A rendering depicts a hydrogen-hybrid research vessel that the Scripps Institution of Oceanography will build.
(Scripps Institution of Oceanography)

California Senate President Pro Tem Toni Atkins (D-San Diego), who helped secure funding for the vessel’s construction, said the “Scripps Institution of Oceanography and California continue to set the global standard for developing innovative solutions to address our most pressing environmental challenges. This one-of-a-kind hydrogen-hybrid research vessel will play a critical role in supporting policy decisions to protect our state’s precious coastal environment from climate change impacts while demonstrating hydrogen’s critical role in California’s carbon-free future.”
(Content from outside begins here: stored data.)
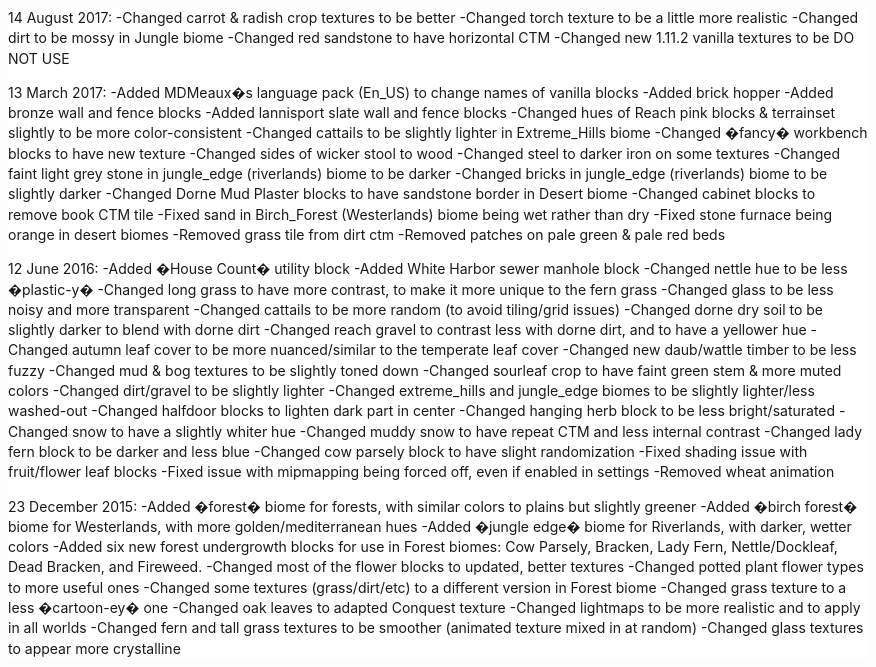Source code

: 14 August 2017:
-Changed carrot & radish crop textures to be better
-Changed torch texture to be a little more realistic
-Changed dirt to be mossy in Jungle biome
-Changed red sandstone to have horizontal CTM
-Changed new 1.11.2 vanilla textures to be DO NOT USE

13 March 2017:
-Added MDMeaux�s language pack (En_US) to change names of vanilla blocks
-Added brick hopper
-Added bronze wall and fence blocks
-Added lannisport slate wall and fence blocks
-Changed hues of Reach pink blocks & terrainset slightly to be more color-consistent
-Changed cattails to be slightly lighter in Extreme_Hills biome
-Changed �fancy� workbench blocks to have new texture
-Changed sides of wicker stool to wood
-Changed steel to darker iron on some textures
-Changed faint light grey stone in jungle_edge (riverlands) biome to be darker
-Changed bricks in jungle_edge (riverlands) biome to be slightly darker
-Changed Dorne Mud Plaster blocks to have sandstone border in Desert biome
-Changed cabinet blocks to remove book CTM tile
-Fixed sand in Birch_Forest (Westerlands) biome being wet rather than dry
-Fixed stone furnace being orange in desert biomes
-Removed grass tile from dirt ctm
-Removed patches on pale green & pale red beds

12 June 2016:
-Added �House Count� utility block
-Added White Harbor sewer manhole block
-Changed nettle hue to be less �plastic-y�
-Changed long grass to have more contrast, to make it more unique to the fern grass
-Changed glass to be less noisy and more transparent
-Changed cattails to be more random (to avoid tiling/grid issues)
-Changed dorne dry soil to be slightly darker to blend with dorne dirt
-Changed reach gravel to contrast less with dorne dirt, and to have a yellower hue
-Changed autumn leaf cover to be more nuanced/similar to the temperate leaf cover
-Changed new daub/wattle timber to be less fuzzy
-Changed mud & bog textures to be slightly toned down
-Changed sourleaf crop to have faint green stem & more muted colors
-Changed dirt/gravel to be slightly lighter
-Changed extreme_hills and jungle_edge biomes to be slightly lighter/less washed-out
-Changed halfdoor blocks to lighten dark part in center
-Changed hanging herb block to be less bright/saturated
-Changed snow to have a slightly whiter hue
-Changed muddy snow to have repeat CTM and less internal contrast
-Changed lady fern block to be darker and less blue
-Changed cow parsely block to have slight randomization
-Fixed shading issue with fruit/flower leaf blocks
-Fixed issue with mipmapping being forced off, even if enabled in settings
-Removed wheat animation

23 December 2015:
-Added �forest� biome for forests, with similar colors to plains but slightly greener
-Added �birch forest� biome for Westerlands, with more golden/mediterranean hues
-Added �jungle edge� biome for Riverlands, with darker, wetter colors
-Added six new forest undergrowth blocks for use in Forest biomes: Cow Parsely, Bracken, Lady Fern, Nettle/Dockleaf, Dead Bracken, and Fireweed.
-Changed most of the flower blocks to updated, better textures
-Changed potted plant flower types to more useful ones
-Changed some textures (grass/dirt/etc) to a different version in Forest biome
-Changed grass texture to a less �cartoon-ey� one
-Changed oak leaves to adapted Conquest texture
-Changed lightmaps to be more realistic and to apply in all worlds
-Changed fern and tall grass textures to be smoother (animated texture mixed in at random)
-Changed glass textures to appear more crystalline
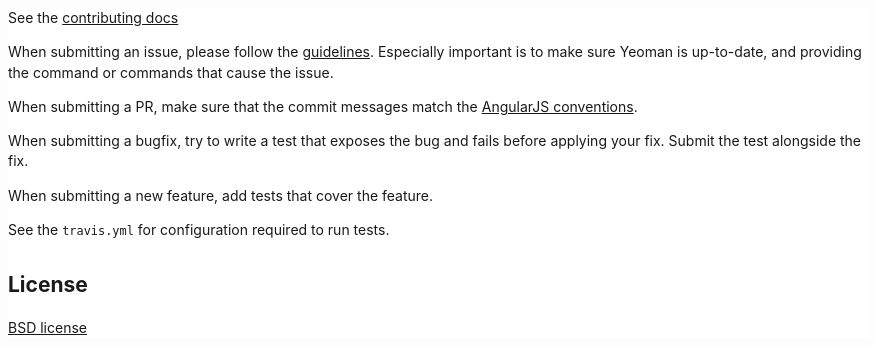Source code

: See the [contributing docs](https://github.com/DaftMonk/generator-angular-fullstack/blob/master/contributing.md)

When submitting an issue, please follow the [guidelines](https://github.com/yeoman/yeoman/blob/master/contributing.md#issue-submission). Especially important is to make sure Yeoman is up-to-date, and providing the command or commands that cause the issue.

When submitting a PR, make sure that the commit messages match the [AngularJS conventions](https://docs.google.com/document/d/1QrDFcIiPjSLDn3EL15IJygNPiHORgU1_OOAqWjiDU5Y/).

When submitting a bugfix, try to write a test that exposes the bug and fails before applying your fix. Submit the test alongside the fix.

When submitting a new feature, add tests that cover the feature.

See the `travis.yml` for configuration required to run tests.

## License

[BSD license](http://opensource.org/licenses/bsd-license.php)
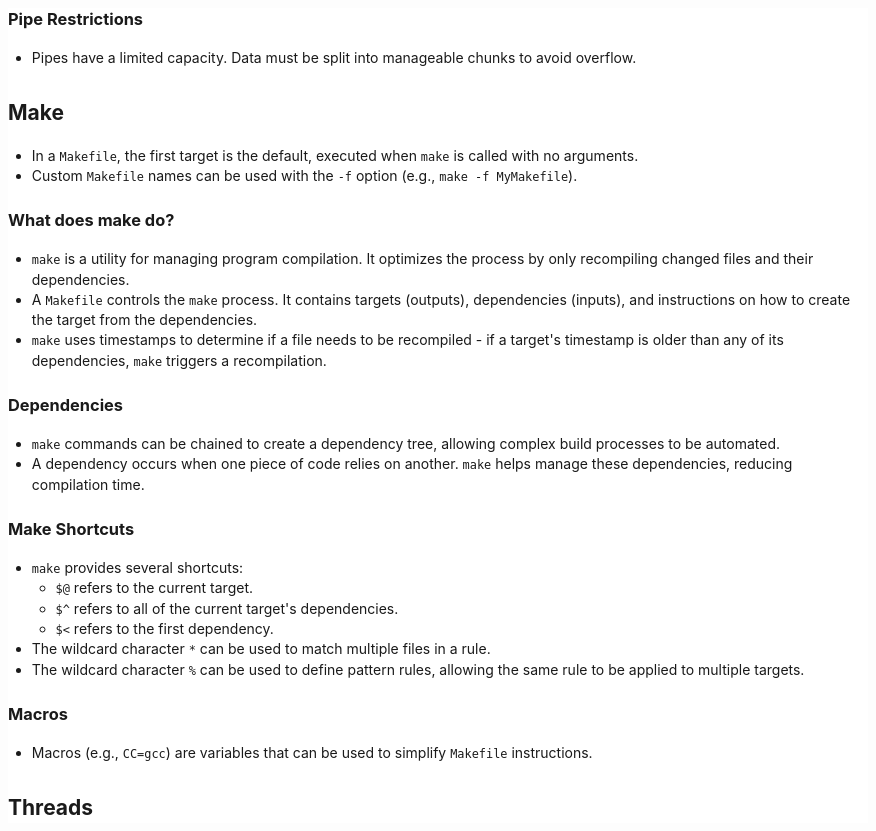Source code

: ### Pipe Restrictions

-   Pipes have a limited capacity. Data must be split into manageable chunks to avoid overflow.

## Make
- In a `Makefile`, the first target is the default, executed when `make` is called with no arguments.
- Custom `Makefile` names can be used with the `-f` option (e.g., `make -f MyMakefile`).

### What does make do?
- `make` is a utility for managing program compilation. It optimizes the process by only recompiling changed files and their dependencies.
- A `Makefile` controls the `make` process. It contains targets (outputs), dependencies (inputs), and instructions on how to create the target from the dependencies.
- `make` uses timestamps to determine if a file needs to be recompiled - if a target's timestamp is older than any of its dependencies, `make` triggers a recompilation.

### Dependencies
- `make` commands can be chained to create a dependency tree, allowing complex build processes to be automated.
- A dependency occurs when one piece of code relies on another. `make` helps manage these dependencies, reducing compilation time.

### Make Shortcuts
- `make` provides several shortcuts:
    - `$@` refers to the current target.
    - `$^` refers to all of the current target's dependencies.
    - `$<` refers to the first dependency.
- The wildcard character `*` can be used to match multiple files in a rule.
- The wildcard character `%` can be used to define pattern rules, allowing the same rule to be applied to multiple targets.


### Macros
- Macros (e.g., `CC=gcc`) are variables that can be used to simplify `Makefile` instructions.


## Threads
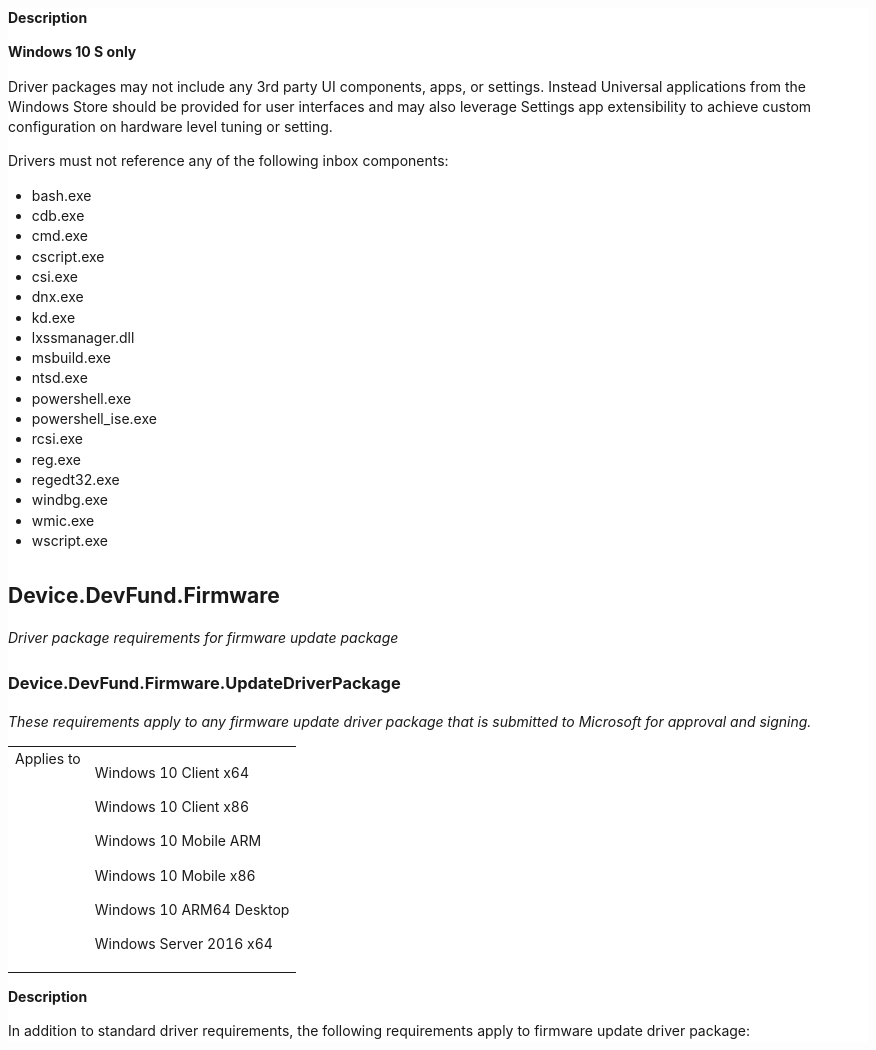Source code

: **Description**

**Windows 10 S only**

Driver packages may not include any 3rd party UI components, apps, or settings. Instead Universal applications from the Windows Store should be provided for user interfaces and may also leverage Settings app extensibility to achieve custom configuration on hardware level tuning or setting.

Drivers must not reference any of the following inbox components:

  - bash.exe 
  - cdb.exe 
  - cmd.exe 
  - cscript.exe 
  - csi.exe 
  - dnx.exe 
  - kd.exe 
  - lxssmanager.dll 
  - msbuild.exe 
  - ntsd.exe 
  - powershell.exe 
  - powershell_ise.exe 
  - rcsi.exe 
  - reg.exe 
  - regedt32.exe 
  - windbg.exe 
  - wmic.exe 
  - wscript.exe


<a name="device.devfund.firmware"></a>
## Device.DevFund.Firmware

*Driver package requirements for firmware update package*

### Device.DevFund.Firmware.UpdateDriverPackage

*These requirements apply to any firmware update driver package that is submitted to Microsoft for approval and signing.*

<table>
<tr>
<td>Applies to</td>
<td>
<p>Windows 10 Client x64</p>
<p>Windows 10 Client x86</p>
<p>Windows 10 Mobile ARM</p>
<p>Windows 10 Mobile x86</p>
<p>Windows 10 ARM64 Desktop</p>
<p>Windows Server 2016 x64</p>
</td></tr></table>

**Description**

In addition to standard driver requirements, the following requirements apply to firmware update driver package:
Beyond its importance in the research world, Appelgate said the vessel also will help at the local level.

“When we’re in port, we’re very careful to not pollute,” he said. “It’s important for the Point Loma community because we’re right next door to La Playa. And so many port communities are affected by emissions. ... All the emissions that come out of our ships actually impact the whole San Diego Bay area. So this is a way for us to do our part and keep the air clean for all of San Diego.”